Many commands that only do a few things (perhaps not awk, since it runs full programs) don't need to free everything, since it will only allocate a few things and will soon terminate and free the entire process.
Nearly any command that you pipe into, or stream content out of, must to allocate and free memory in some non-trivial way.
Sure, those commands could just allocate and never free memory (a-la early C compilers, or the D compiler), but now any use-case that involves a large amount of data will leak noticeably. Not going to fly if you need these commands to be durable and efficient. And unix commands need to be both.
A GC gets you the freedom to operate on large streams for free, without having to worry about memory management (modulo optimization, but that happens later anyways, regardless of GC presence or not).
In some cases, yes. But not in all kind of programs. For example, my Farbfeld Utilities programs, are different how much buffers is needed:
* Some deal with only one pixel at a time, or sometimes two. No dynamic allocation is needed.
* Some deal with one scanline at a time, or sometimes more than one (but a fixed number) at a time. The same buffer can be used for each scanline.
* Some deal with the entire picture (such as those that distort the picture).
But one possibility can be that a program might load multiple pictures and each picture needing the entire picture at once, but does not use them simultaneously, in which case it is sense to free each picture after it is used.

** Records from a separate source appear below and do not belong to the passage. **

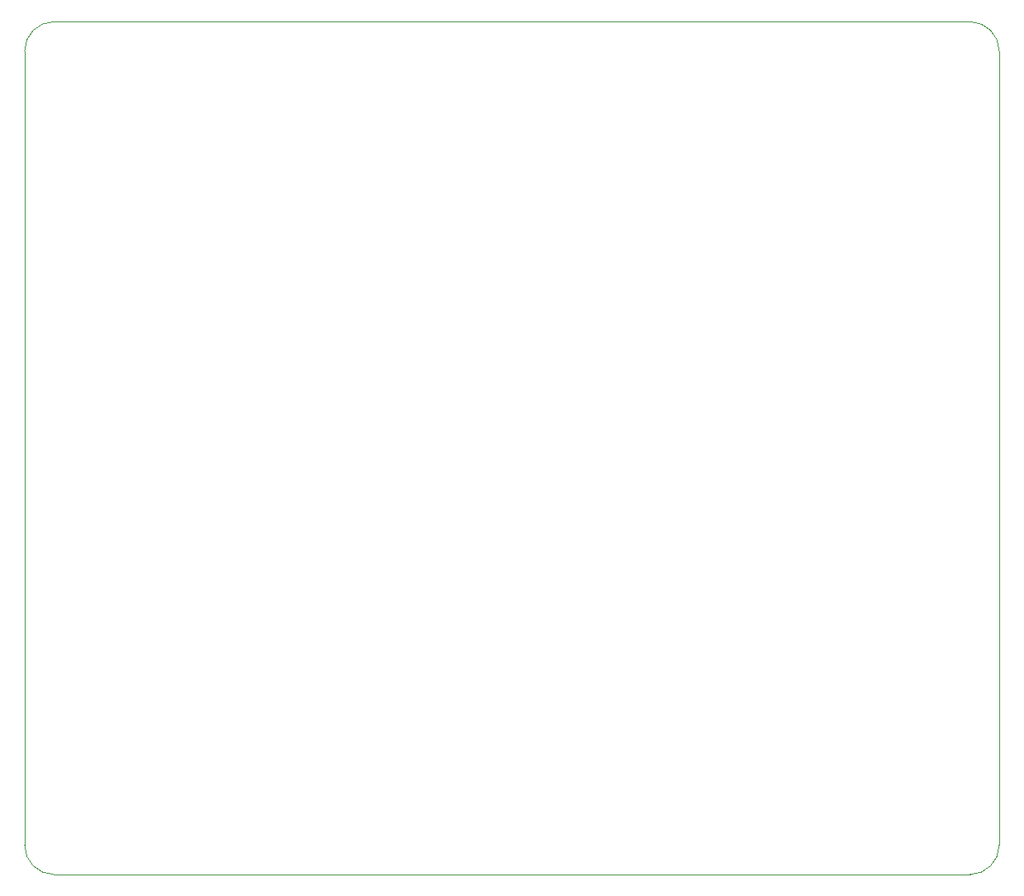
<source format=gbr>
%TF.GenerationSoftware,KiCad,Pcbnew,9.0.2*%
%TF.CreationDate,2025-07-13T13:24:00+03:30*%
%TF.ProjectId,paralleled-full-bridge,70617261-6c6c-4656-9c65-642d66756c6c,rev?*%
%TF.SameCoordinates,Original*%
%TF.FileFunction,Profile,NP*%
%FSLAX46Y46*%
G04 Gerber Fmt 4.6, Leading zero omitted, Abs format (unit mm)*
G04 Created by KiCad (PCBNEW 9.0.2) date 2025-07-13 13:24:00*
%MOMM*%
%LPD*%
G01*
G04 APERTURE LIST*
%TA.AperFunction,Profile*%
%ADD10C,0.050000*%
%TD*%
G04 APERTURE END LIST*
D10*
X15000000Y-99500000D02*
G75*
G02*
X12000000Y-96500000I0J3000000D01*
G01*
X112000000Y-96500000D02*
G75*
G02*
X109000000Y-99500000I-3000000J0D01*
G01*
X12000000Y-96500000D02*
X12000000Y-15000000D01*
X109000000Y-12000000D02*
G75*
G02*
X112000000Y-15000000I0J-3000000D01*
G01*
X12000000Y-15000000D02*
G75*
G02*
X15000000Y-12000000I3000000J0D01*
G01*
X15000000Y-12000000D02*
X109000000Y-12000000D01*
X112000000Y-15000000D02*
X112000000Y-96500000D01*
X109000000Y-99500000D02*
X15000000Y-99500000D01*
M02*

</source>
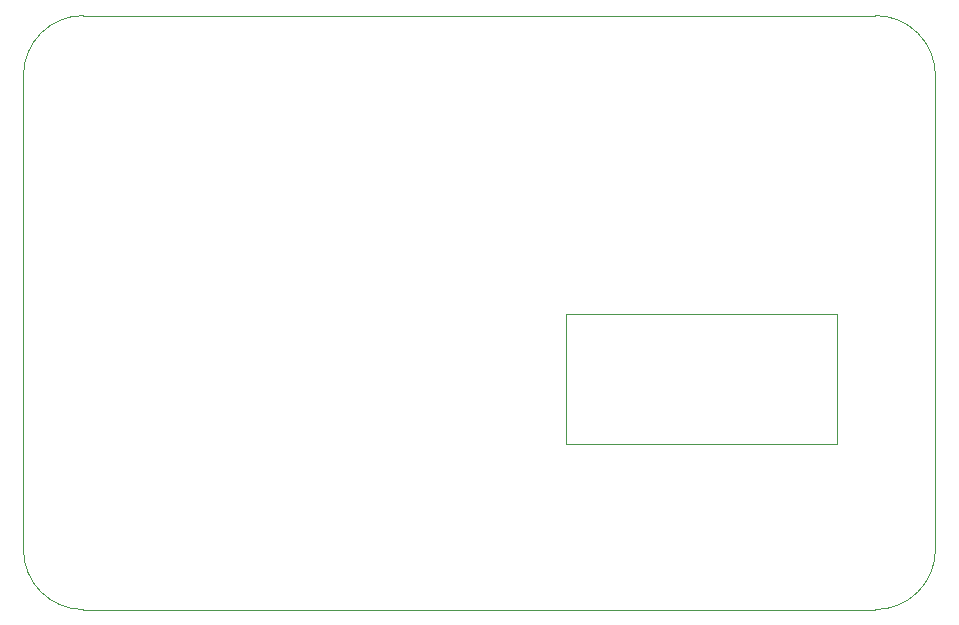
<source format=gbr>
%TF.GenerationSoftware,KiCad,Pcbnew,6.0.8-f2edbf62ab~116~ubuntu22.04.1*%
%TF.CreationDate,2022-10-27T13:18:31-04:00*%
%TF.ProjectId,discharger,64697363-6861-4726-9765-722e6b696361,rev?*%
%TF.SameCoordinates,Original*%
%TF.FileFunction,Profile,NP*%
%FSLAX46Y46*%
G04 Gerber Fmt 4.6, Leading zero omitted, Abs format (unit mm)*
G04 Created by KiCad (PCBNEW 6.0.8-f2edbf62ab~116~ubuntu22.04.1) date 2022-10-27 13:18:31*
%MOMM*%
%LPD*%
G01*
G04 APERTURE LIST*
%TA.AperFunction,Profile*%
%ADD10C,0.100000*%
%TD*%
%TA.AperFunction,Profile*%
%ADD11C,0.120000*%
%TD*%
G04 APERTURE END LIST*
D10*
X83820000Y-114300000D02*
X150876000Y-114300000D01*
X78739998Y-69087998D02*
X78740000Y-109220000D01*
X150876000Y-64008000D02*
X83819998Y-64007998D01*
X155956000Y-69088000D02*
G75*
G03*
X150876000Y-64008000I-5080000J0D01*
G01*
X83819998Y-64007998D02*
G75*
G03*
X78739998Y-69087998I2J-5080002D01*
G01*
X150876000Y-114300000D02*
G75*
G03*
X155956000Y-109220000I0J5080000D01*
G01*
X78740000Y-109220000D02*
G75*
G03*
X83820000Y-114300000I5080000J0D01*
G01*
X155956000Y-109220000D02*
X155956000Y-69088000D01*
D11*
%TO.C,J3*%
X124644000Y-89311000D02*
X147644000Y-89311000D01*
X147644000Y-89311000D02*
X147644000Y-100311000D01*
X147644000Y-100311000D02*
X124644000Y-100311000D01*
X124644000Y-100311000D02*
X124644000Y-89311000D01*
%TD*%
M02*

</source>
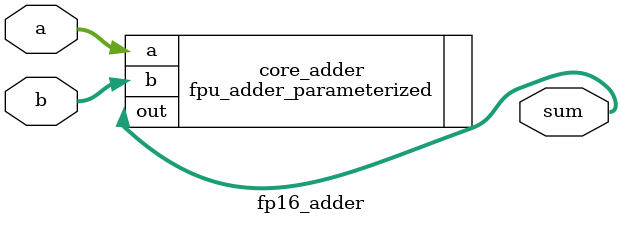
<source format=v>
`timescale 1ns/1ps
`include "../common/fpu_adder_parameterized.v"


module fp16_adder (
    input  [15:0] a,
    input  [15:0] b,
    output [15:0] sum
);

//----------------------------------------------------------------------
// Local Parameters for FP16 Format
//----------------------------------------------------------------------
localparam TOTAL_WIDTH = 16;
localparam EXP_WIDTH   = 5;
localparam MANT_WIDTH  = 10;

//----------------------------------------------------------------------
// Parameterized FPU Adder Instantiation
//----------------------------------------------------------------------
fpu_adder_parameterized #(
    .TOTAL_WIDTH (TOTAL_WIDTH),
    .EXP_WIDTH   (EXP_WIDTH),
    .MANT_WIDTH  (MANT_WIDTH)
) core_adder (
    .a   (a),
    .b   (b), 
    .out (sum)
);

endmodule
</source>
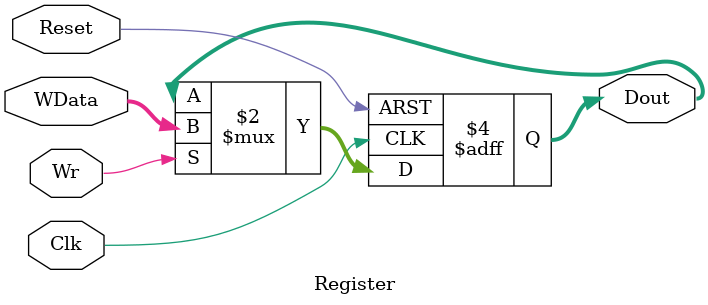
<source format=v>
module Register(Clk,Reset,WData,Wr,Dout);
   parameter N = 32;
   input Clk,Reset,Wr;
   input[N-1:0] WData;
   output[N -1:0] Dout;
   reg[N-1:0] Dout;
   
   always @(posedge Clk  or posedge Reset)
    if (Reset)
        Dout<=32'h0000_0000;
    else
       if (Wr) Dout<=WData; 
endmodule

</source>
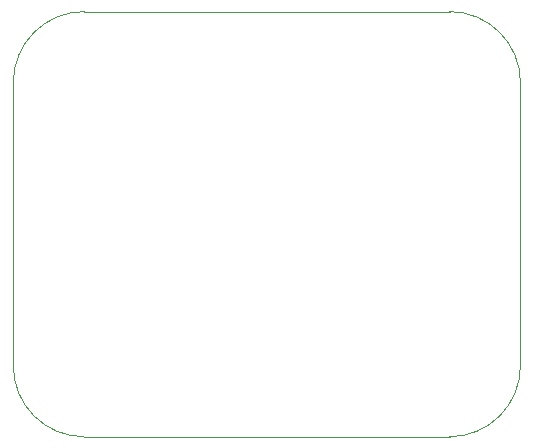
<source format=gm1>
G04 #@! TF.FileFunction,Profile,NP*
%FSLAX46Y46*%
G04 Gerber Fmt 4.6, Leading zero omitted, Abs format (unit mm)*
G04 Created by KiCad (PCBNEW 4.0.1-stable) date 11/25/2016 8:33:30 PM*
%MOMM*%
G01*
G04 APERTURE LIST*
%ADD10C,0.150000*%
%ADD11C,0.100000*%
G04 APERTURE END LIST*
D10*
D11*
X37000000Y-36000000D02*
X6000000Y-36000000D01*
X6000000Y0D02*
X37000000Y0D01*
X42936000Y-6000000D02*
X42936000Y-30000000D01*
X0Y-30000000D02*
X0Y-6000000D01*
X0Y-30000000D02*
G75*
G03X6000000Y-36000000I6000000J0D01*
G01*
X36936000Y-36000000D02*
G75*
G03X42936000Y-30000000I0J6000000D01*
G01*
X42936000Y-6000000D02*
G75*
G03X36936000Y0I-6000000J0D01*
G01*
X6000000Y0D02*
G75*
G03X0Y-6000000I0J-6000000D01*
G01*
M02*

</source>
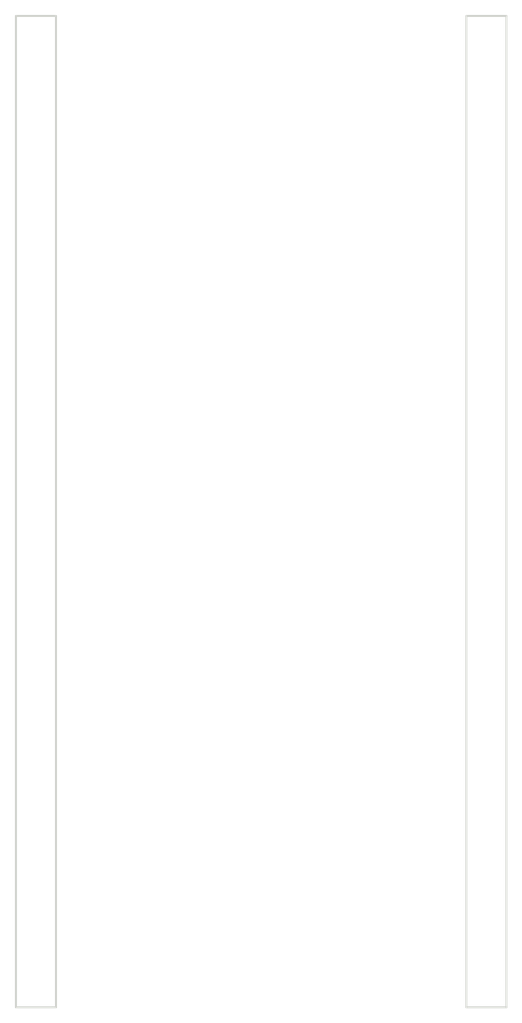
<source format=kicad_pcb>
(kicad_pcb
	(version 20241229)
	(generator "pcbnew")
	(generator_version "9.0")
	(general
		(thickness 0.1)
		(legacy_teardrops no)
	)
	(paper "A5")
	(title_block
		(title "Board 2x20 W22.86")
		(date "2025-09-29")
		(rev "V0")
	)
	(layers
		(0 "F.Cu" signal)
		(2 "B.Cu" signal)
		(13 "F.Paste" user)
		(15 "B.Paste" user)
		(5 "F.SilkS" user "F.Silkscreen")
		(7 "B.SilkS" user "B.Silkscreen")
		(1 "F.Mask" user)
		(3 "B.Mask" user)
		(25 "Edge.Cuts" user)
		(27 "Margin" user)
		(31 "F.CrtYd" user "F.Courtyard")
		(29 "B.CrtYd" user "B.Courtyard")
	)
	(setup
		(stackup
			(layer "F.SilkS"
				(type "Top Silk Screen")
			)
			(layer "F.Paste"
				(type "Top Solder Paste")
			)
			(layer "F.Mask"
				(type "Top Solder Mask")
				(thickness 0.01)
			)
			(layer "F.Cu"
				(type "copper")
				(thickness 0.035)
			)
			(layer "dielectric 1"
				(type "core")
				(thickness 0.01)
				(material "FR4")
				(epsilon_r 4.5)
				(loss_tangent 0.02)
			)
			(layer "B.Cu"
				(type "copper")
				(thickness 0.035)
			)
			(layer "B.Mask"
				(type "Bottom Solder Mask")
				(thickness 0.01)
			)
			(layer "B.Paste"
				(type "Bottom Solder Paste")
			)
			(layer "B.SilkS"
				(type "Bottom Silk Screen")
			)
			(copper_finish "None")
			(dielectric_constraints no)
		)
		(pad_to_mask_clearance 0)
		(allow_soldermask_bridges_in_footprints no)
		(tenting front back)
		(pcbplotparams
			(layerselection 0x00000000_00000000_55555555_5755f5ff)
			(plot_on_all_layers_selection 0x00000000_00000000_00000000_00000000)
			(disableapertmacros no)
			(usegerberextensions yes)
			(usegerberattributes yes)
			(usegerberadvancedattributes yes)
			(creategerberjobfile no)
			(dashed_line_dash_ratio 12.000000)
			(dashed_line_gap_ratio 3.000000)
			(svgprecision 6)
			(plotframeref no)
			(mode 1)
			(useauxorigin yes)
			(hpglpennumber 1)
			(hpglpenspeed 20)
			(hpglpendiameter 15.000000)
			(pdf_front_fp_property_popups yes)
			(pdf_back_fp_property_popups yes)
			(pdf_metadata yes)
			(pdf_single_document no)
			(dxfpolygonmode yes)
			(dxfimperialunits yes)
			(dxfusepcbnewfont yes)
			(psnegative no)
			(psa4output no)
			(plot_black_and_white yes)
			(sketchpadsonfab no)
			(plotpadnumbers no)
			(hidednponfab no)
			(sketchdnponfab yes)
			(crossoutdnponfab yes)
			(subtractmaskfromsilk no)
			(outputformat 1)
			(mirror no)
			(drillshape 0)
			(scaleselection 1)
			(outputdirectory "Video Memory 2MB")
		)
	)
	(net 0 "")
	(footprint "SamacSys_Parts:PinHeader_1x20_P2.54mm_Vertical" (layer "B.Cu") (at 22.86 0 180))
	(footprint "SamacSys_Parts:PinHeader_1x20_P2.54mm_Vertical" (layer "B.Cu") (at 0 0 180))
	(gr_line
		(start 1.016 -1.016)
		(end 1.016 49.276)
		(stroke
			(width 0.1)
			(type default)
		)
		(layer "Edge.Cuts")
		(uuid "0134c88e-a9db-4d22-ba08-491d20322f8e")
	)
	(gr_line
		(start -1.016 -1.016)
		(end 1.016 -1.016)
		(stroke
			(width 0.1)
			(type default)
		)
		(layer "Edge.Cuts")
		(uuid "2d3fa33b-657a-4674-8944-de24be0afac6")
	)
	(gr_line
		(start 21.844 -1.016)
		(end 23.876 -1.016)
		(stroke
			(width 0.1)
			(type default)
		)
		(layer "Edge.Cuts")
		(uuid "487bc3de-f98e-4aec-8594-f1090408a198")
	)
	(gr_line
		(start 23.876 -1.016)
		(end 23.876 49.276)
		(stroke
			(width 0.1)
			(type default)
		)
		(layer "Edge.Cuts")
		(uuid "559f7b3b-2104-49fb-b434-d9b9845640d7")
	)
	(gr_line
		(start 1.016 49.276)
		(end -1.016 49.276)
		(stroke
			(width 0.1)
			(type default)
		)
		(layer "Edge.Cuts")
		(uuid "a1003ebb-15f3-4f49-9847-61c060ea326a")
	)
	(gr_line
		(start 23.876 49.276)
		(end 21.844 49.276)
		(stroke
			(width 0.1)
			(type default)
		)
		(layer "Edge.Cuts")
		(uuid "aef0b91b-d8fb-41fa-b815-82825f023b6e")
	)
	(gr_line
		(start -1.016 49.276)
		(end -1.016 -1.016)
		(stroke
			(width 0.1)
			(type default)
		)
		(layer "Edge.Cuts")
		(uuid "f18fcdb7-7209-4fab-8b65-49c2ad81b823")
	)
	(gr_line
		(start 21.844 49.276)
		(end 21.844 -1.016)
		(stroke
			(width 0.1)
			(type default)
		)
		(layer "Edge.Cuts")
		(uuid "f9a4e210-29a1-4a6f-9918-c87a5f5c5b3c")
	)
	(embedded_fonts no)
)

</source>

(Or maybe I somehow misunderstood your message or something else.)
The point is, the default decision should be to not have to worry about memory management. Most application shoudn't, because they're not realtime operating systems, or in an environment where memory must be allocated statically.
Almost all unix command line utilities fall into this category. Having to worry about pairing your `free`s with your `malloc`s is a strict increase in cognitive overhead, which should have been spent on verifying the program's semantics are correct.
Messing up low-level memory operations, when you just want to worry about semantic correctness, potentially leads to bugs like RCEs, or dosing somebody with too much radiation.
Thankfully, these days, you don't actually need to choose between GC and manually matching up your `free`s with your `malloc`s.
There is at least some data that GC does have an impact on command line tools like this: https://boyter.org/posts/sloc-cloc-code/ --- More experiments like that would be great to crystallize the exact trade offs here.
Go isn't just about GC. Go is a language, which is stricter checked by the compiler. So beyond direct memory management, Go code should be cleaner, safer and of course easier to read than the corresponding C code.
If you're interested in correctness, cleaner and safer, Rust is a better choice. Go's lack of generics really hurts it when it comes to simplicity and cleanliness, and so far as correctness goes, the Go compiler isn't anywhere near as strict as Rusts one (nor is it as strict as gcc or most other compilers, for that matter, as a conscious choice of favouring speed over correctness)
Easier to read is not something I'd particularly accuse Go of. If you want that, stick with python. Lack of generics can end up really hurting Go for cleanliness.
Something I ran in to the other day when I was trying to produce a reverse sorted list of strings:
I wrote a sed in go a few years back, just to do it. The engine is a Reader so you can use a sed-processed stream anywhere a Reader is accepted. There’s also a command-line driver of course.
It's kinda nuts how far the unixy idea of "just streams of text" has gotten us.